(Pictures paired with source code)
+ + +
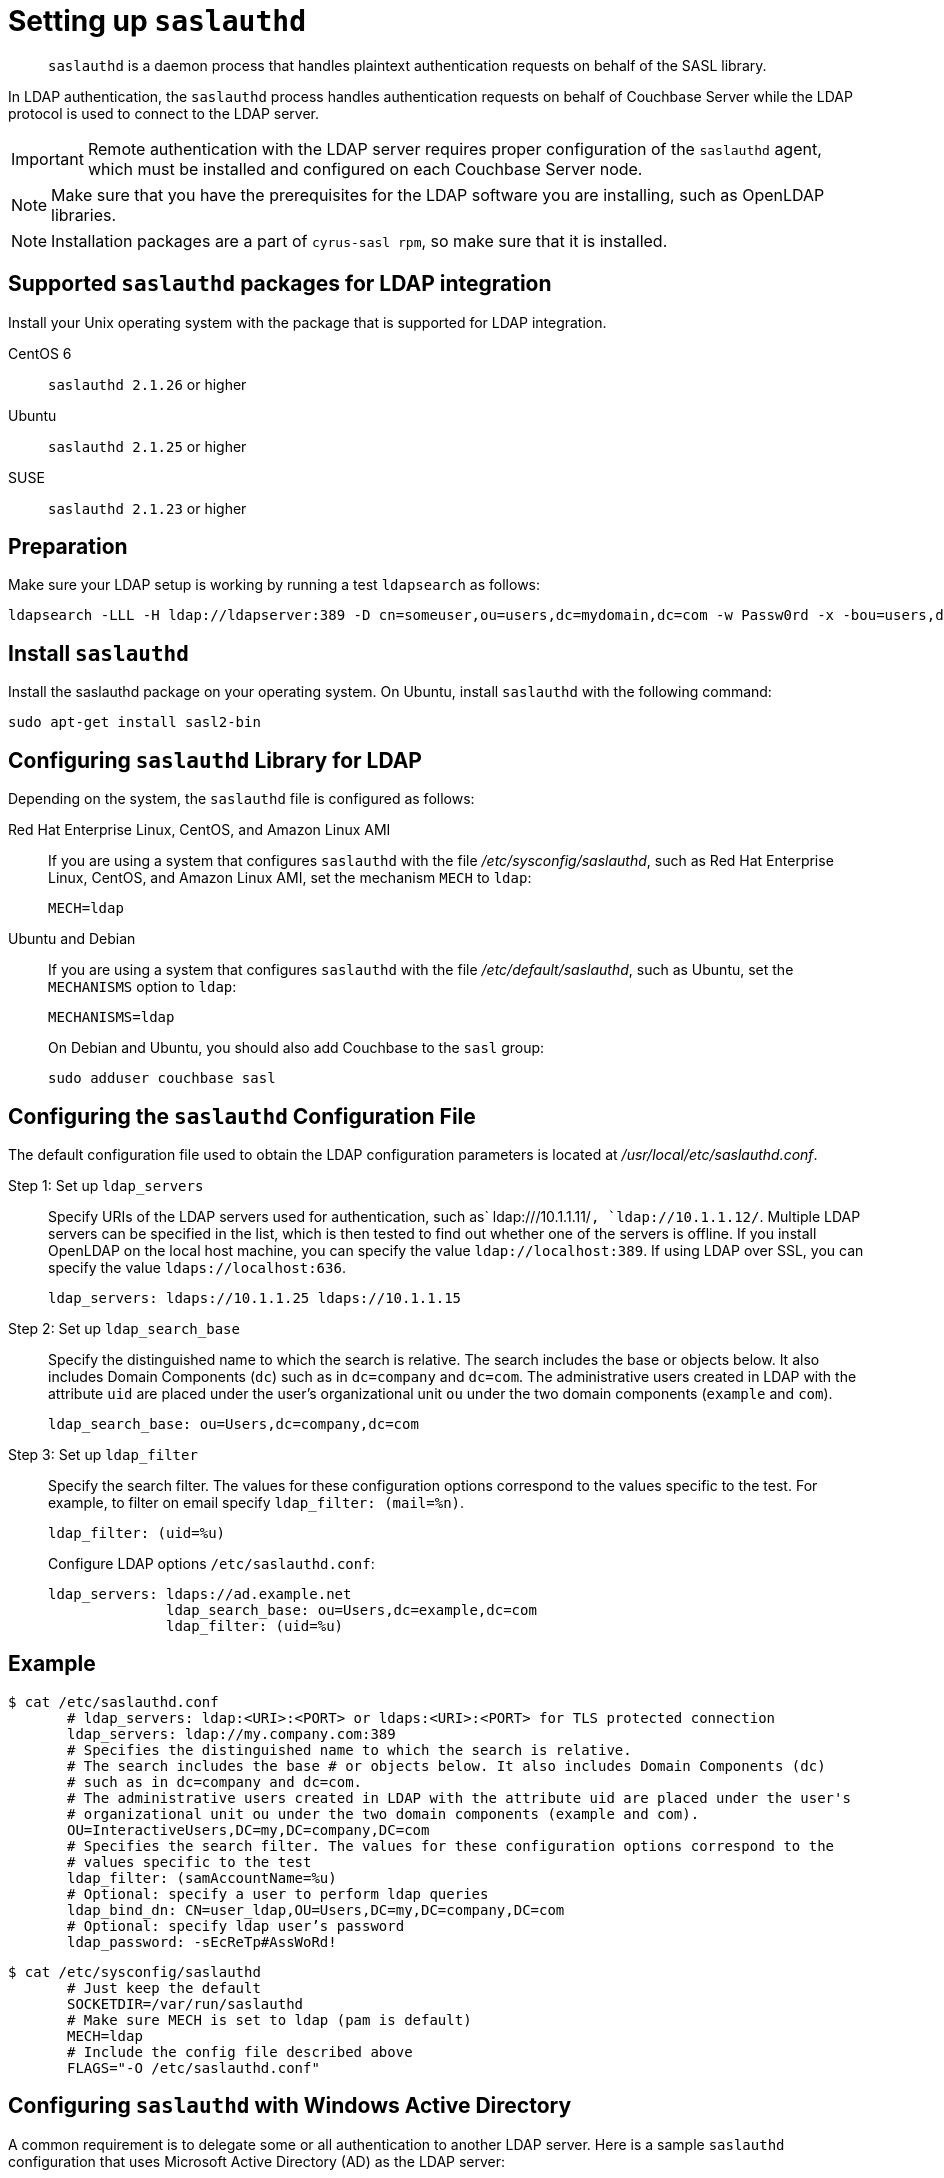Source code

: [#topic_bcf_jmq_wq]
= Setting up `saslauthd`

[abstract]
`saslauthd` is a daemon process that handles plaintext authentication requests on behalf of the SASL library.

In LDAP authentication, the `saslauthd` process handles authentication requests on behalf of Couchbase Server while the LDAP protocol is used to connect to the LDAP server.

IMPORTANT: Remote authentication with the LDAP server requires proper configuration of the `saslauthd` agent, which must be installed and configured on each Couchbase Server node.

NOTE: Make sure that you have the prerequisites for the LDAP software you are installing, such as OpenLDAP libraries.

NOTE: Installation packages are a part of `cyrus-sasl rpm`, so make sure that it is installed.

== Supported `saslauthd` packages for LDAP integration

Install your Unix operating system with the package that is supported for LDAP integration.

CentOS 6:: `saslauthd 2.1.26` or higher

Ubuntu:: `saslauthd 2.1.25` or higher

SUSE:: `saslauthd 2.1.23` or higher

== Preparation

Make sure your LDAP setup is working by running a test `ldapsearch` as follows:

----
ldapsearch -LLL -H ldap://ldapserver:389 -D cn=someuser,ou=users,dc=mydomain,dc=com -w Passw0rd -x -bou=users,dc=mydomain,dc=com cn=someuser
----

== Install `saslauthd`

Install the saslauthd package on your operating system.
On Ubuntu, install `saslauthd` with the following command:

----
sudo apt-get install sasl2-bin
----

== Configuring `saslauthd` Library for LDAP

Depending on the system, the `saslauthd` file is configured as follows:

Red Hat Enterprise Linux, CentOS, and Amazon Linux AMI:: If you are using a system that configures `saslauthd` with the file [.path]_/etc/sysconfig/saslauthd_, such as Red Hat Enterprise Linux, CentOS, and Amazon Linux AMI, set the mechanism `MECH` to `ldap`:
+
----
MECH=ldap
----

Ubuntu and Debian:: If you are using a system that configures `saslauthd` with the file [.path]_/etc/default/saslauthd_, such as Ubuntu, set the `MECHANISMS` option to `ldap`:
+
----
MECHANISMS=ldap
----
On Debian and Ubuntu, you should also add Couchbase to the `sasl` group:
+
----
sudo adduser couchbase sasl
----

== Configuring the `saslauthd` Configuration File

The default configuration file used to obtain the LDAP configuration parameters is located at [.path]_/usr/local/etc/saslauthd.conf_.

Step 1: Set up `ldap_servers`::
Specify URIs of the LDAP servers used for authentication, such as` ldap:///10.1.1.11/`, `ldap://10.1.1.12/`.
Multiple LDAP servers can be specified in the list, which is then tested to find out whether one of the servers is offline.
If you install OpenLDAP on the local host machine, you can specify the value `ldap://localhost:389`.
If using LDAP over SSL, you can specify the value `ldaps://localhost:636`.
+
----
ldap_servers: ldaps://10.1.1.25 ldaps://10.1.1.15
----

Step 2: Set up `ldap_search_base`::
Specify the distinguished name to which the search is relative.
The search includes the base or objects below.
It also includes Domain Components (`dc`) such as in `dc=company` and `dc=com`.
The administrative users created in LDAP with the attribute `uid` are placed under the user's organizational unit `ou` under the two domain components (`example` and `com`).
+
----
ldap_search_base: ou=Users,dc=company,dc=com
----

Step 3: Set up `ldap_filter`::
Specify the search filter.
The values for these configuration options correspond to the values specific to the test.
For example, to filter on email specify `ldap_filter: (mail=%n)`.
+
----
ldap_filter: (uid=%u)
----
Configure LDAP options `/etc/saslauthd.conf`:
+
----
ldap_servers: ldaps://ad.example.net
              ldap_search_base: ou=Users,dc=example,dc=com
              ldap_filter: (uid=%u)
----

== Example

 $ cat /etc/saslauthd.conf
        # ldap_servers: ldap:<URI>:<PORT> or ldaps:<URI>:<PORT> for TLS protected connection
        ldap_servers: ldap://my.company.com:389
        # Specifies the distinguished name to which the search is relative. 
        # The search includes the base # or objects below. It also includes Domain Components (dc) 
        # such as in dc=company and dc=com.
        # The administrative users created in LDAP with the attribute uid are placed under the user's
        # organizational unit ou under the two domain components (example and com).
        OU=InteractiveUsers,DC=my,DC=company,DC=com
        # Specifies the search filter. The values for these configuration options correspond to the 
        # values specific to the test
        ldap_filter: (samAccountName=%u)
        # Optional: specify a user to perform ldap queries
        ldap_bind_dn: CN=user_ldap,OU=Users,DC=my,DC=company,DC=com
        # Optional: specify ldap user’s password
        ldap_password: -sEcReTp#AssWoRd!

 $ cat /etc/sysconfig/saslauthd
        # Just keep the default
        SOCKETDIR=/var/run/saslauthd
        # Make sure MECH is set to ldap (pam is default)
        MECH=ldap
        # Include the config file described above
        FLAGS="-O /etc/saslauthd.conf"

== Configuring `saslauthd` with Windows Active Directory

A common requirement is to delegate some or all authentication to another LDAP server.
Here is a sample `saslauthd` configuration that uses Microsoft Active Directory (AD) as the LDAP server:

Here is a sample `saslauthd` configuration with Microsoft Active Directory (AD):

----
ldap_servers: ldap://dc1.example.com:<port>
       ldap_search_base: cn=Users,DC=ad,DC=example,DC=com
       ldap_filter: sAMAccountName=%u
       ldap_bind_dn: cn=saslauthd,cn=Users,DC=ad,DC=example,DC=com
       ldap_password: secret
----

== Test `saslauthd`

If the connection is properly working, the user `couchbase` must have access to [.path]_/var/run/saslauthd/mux_ (or the appropriate another folder for SUSE) in order to communicate to `saslauthd`.

. Start the saslauthd service (or set it to start automatically with [.cmd]`chkconfig`).
+
----
[root@localhost ~]# service saslauthd restart
     Stopping saslauthd:                             [  OK  ]
     Starting saslauthd:                             [  OK  ]
            
     [root@localhost ~]# chkconfig  saslauthd on
     [root@localhost ~]# chkconfig --list saslauthd
     saslauthd   	0:off   1:off   2:on	3:on	4:on	5:on	6:off
----

. Test `saslauthd` by using the [.cmd]`testsaslauth` script to test LDAP authentication:
+
----
[root@localhost ~]# sudo -u couchbase /usr/sbin/testsaslauthd -u <username> \
-p mypassword -f /var/run/saslauthd/mux
0: OK "Success."
----
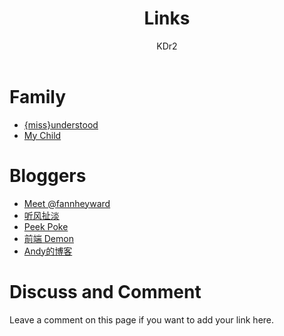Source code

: # -*- mode: org; mode: auto-fill -*-
#+TITLE: Links
#+AUTHOR: KDr2

# #+OPTIONS: toc:nil
#+OPTIONS: num:nil

#+BEGIN: inc-file :file "common.inc.org"
#+END:
#+CALL: dynamic-header() :results raw
#+CALL: meta-keywords(kws='("kdr2" "friend" "blog" "link")) :results raw

* Family
  - [[http://miss-understood.net/][{miss}understood]]
  - [[http://c.kdr2.com][My Child]]

* Bloggers
  - [[http://fann.im][Meet @fannheyward]]
  - [[http://www.windsays.com/][听风扯淡]]
  - [[http://blog.liulantao.com][Peek Poke]]
  - [[http://demonc.com][前端 Demon]]
  - [[http://blog.andyliu.net][Andy的博客]]

# Image Examples
# {{{inline-image(common/qr-kdr2.com.png)}}}
# {{{inline-image-scale(common/qr-kdr2.com.png, 400)}}}
# #+CALL: image[:results value](path="2010/12/pyc_format_example_0.png.png", width=600, title="图一") :results raw


* Discuss and Comment

  Leave a comment on this page if you want to add your link here.

  #+BEGIN: inc-file :file "disqus.inc.org"
  #+END:

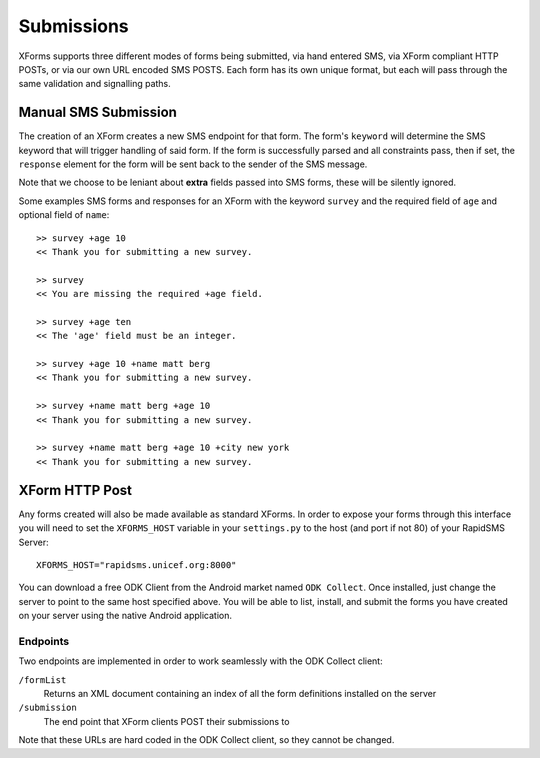 
Submissions
=============

XForms supports three different modes of forms being submitted, via hand entered SMS, via XForm compliant HTTP POSTs, or via our own URL encoded SMS POSTS.  Each form has its own unique format, but each will pass through the same validation and signalling paths.

Manual SMS Submission
---------------------

The creation of an XForm creates a new SMS endpoint for that form.  The form's ``keyword`` will determine the SMS keyword that will trigger handling of said form.  If the form is successfully parsed and all constraints pass, then if set, the ``response`` element for the form will be sent back to the sender of the SMS message.

Note that we choose to be leniant about **extra** fields passed into SMS forms, these will be silently ignored.

Some examples SMS forms and responses for an XForm with the keyword ``survey`` and the required field of ``age`` and optional field of ``name``::

     >> survey +age 10
     << Thank you for submitting a new survey.

     >> survey
     << You are missing the required +age field.

     >> survey +age ten
     << The 'age' field must be an integer.

     >> survey +age 10 +name matt berg
     << Thank you for submitting a new survey.

     >> survey +name matt berg +age 10
     << Thank you for submitting a new survey.

     >> survey +name matt berg +age 10 +city new york
     << Thank you for submitting a new survey.

XForm HTTP Post
---------------

Any forms created will also be made available as standard XForms.  In order to expose your forms through this interface you will need to set the ``XFORMS_HOST`` variable in your ``settings.py`` to the host (and port if not 80) of your RapidSMS Server::

    XFORMS_HOST="rapidsms.unicef.org:8000"

You can download a free ODK Client from the Android market named ``ODK Collect``.  Once installed, just change the server to point to the same host specified above.  You will be able to list, install, and submit the forms you have created on your server using the native Android application.


Endpoints
*********

Two endpoints are implemented in order to work seamlessly with the ODK Collect client:

``/formList``
	Returns an XML document containing an index of all the form definitions installed on the server

``/submission``
	The end point that XForm clients POST their submissions to

Note that these URLs are hard coded in the ODK Collect client, so they cannot be changed.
+ + +
### Your assignment
Among the records above, which lines hold the word "specific"? Copy each one.

### The answer
The values for these configuration options correspond to the values specific to the test.
        # values specific to the test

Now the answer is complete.